Beim Einstellen der schützenswerten Informationen können die Mitarbeiter auch Sperrfristen festlegen. Nach Ablauf eines festgelegten Datums wird der entsprechende Fingerabdruck gelöscht und die Datei freigegeben. Eine typische Anwendung für terminierte Informationen ist beispielsweise der Pressebereich, in dem Texte oft erst von einem bestimmten Zeitpunkt an nach außen kommuniziert werden dürfen.

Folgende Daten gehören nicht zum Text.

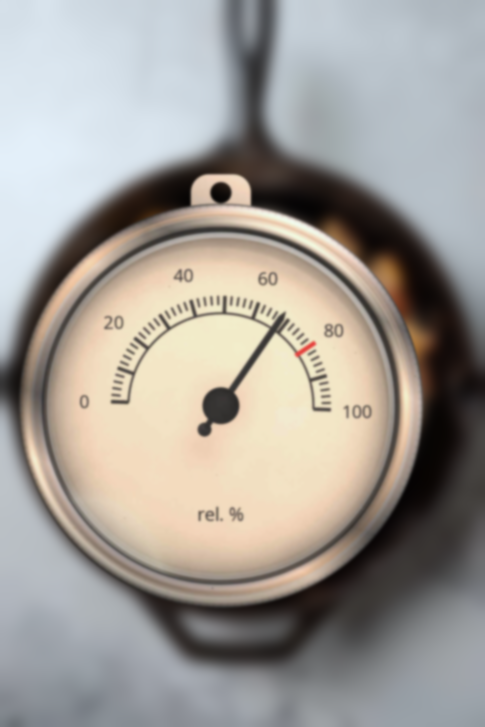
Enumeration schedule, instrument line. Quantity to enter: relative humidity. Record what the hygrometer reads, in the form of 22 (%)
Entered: 68 (%)
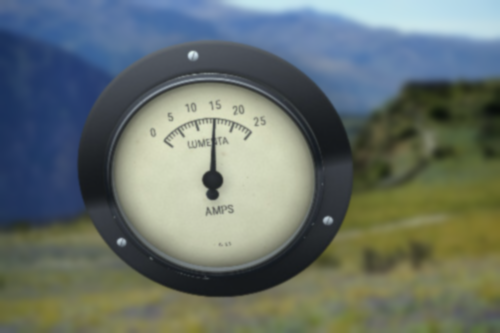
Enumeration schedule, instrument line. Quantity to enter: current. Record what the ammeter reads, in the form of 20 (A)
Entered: 15 (A)
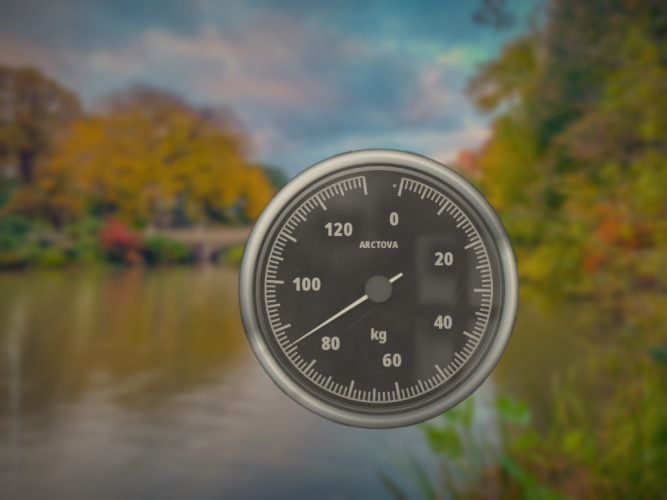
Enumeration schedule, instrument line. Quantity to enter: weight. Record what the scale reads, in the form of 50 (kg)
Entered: 86 (kg)
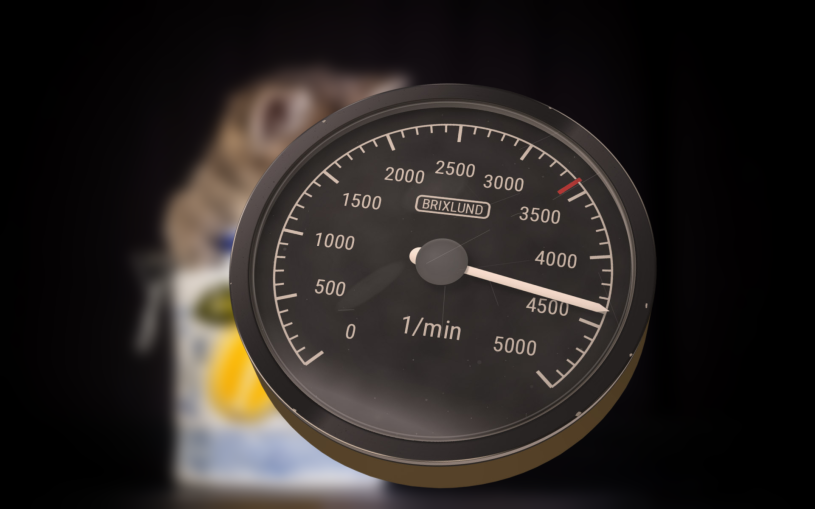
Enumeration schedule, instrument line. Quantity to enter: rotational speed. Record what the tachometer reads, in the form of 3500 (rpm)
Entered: 4400 (rpm)
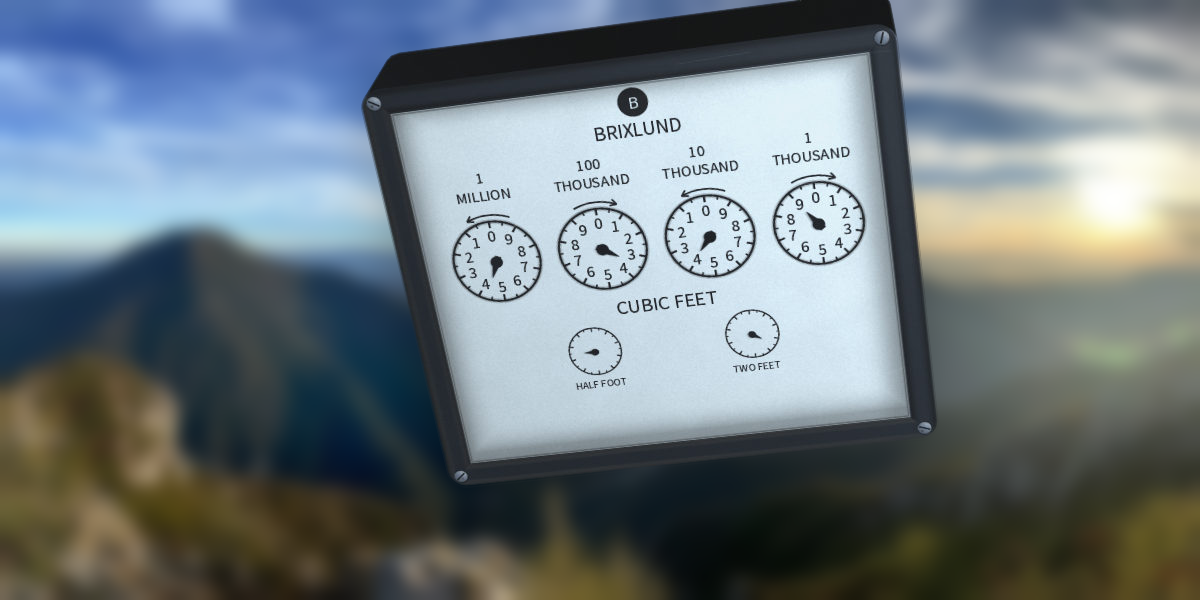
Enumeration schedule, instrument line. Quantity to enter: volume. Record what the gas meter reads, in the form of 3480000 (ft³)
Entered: 433900 (ft³)
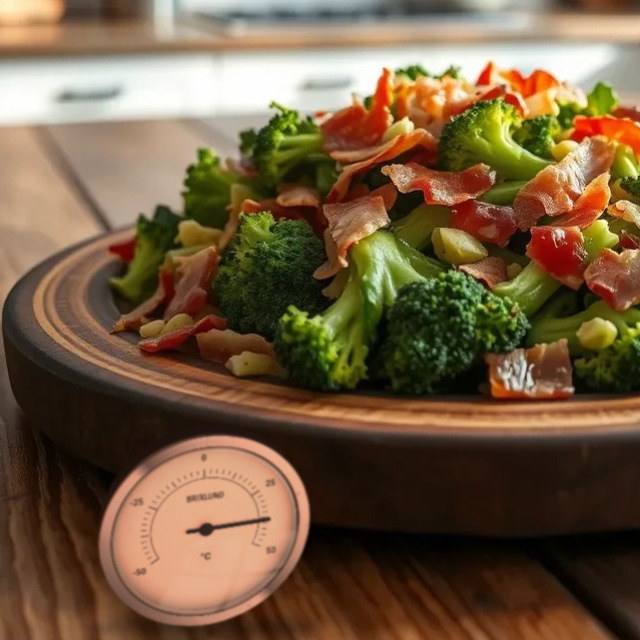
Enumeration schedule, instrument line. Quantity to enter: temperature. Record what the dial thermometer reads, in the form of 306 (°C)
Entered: 37.5 (°C)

Ein positiver Nebeneffekt einer Fingerprinting-Lösung, bei der Mitarbeiter aus den Fachabteilungen der Vertraulichkeitsgrad von Informationen selbst festlegen, ist die Sensibilisierung für den Datenschutz. Das Verständnis für den angemessenen Umgang mit vertraulichen Informationen wächst, wenn über den möglichen Missbrauch von Daten sowie die Verwendung im Unternehmen und außerhalb des Unternehmens nachgedacht werden muss.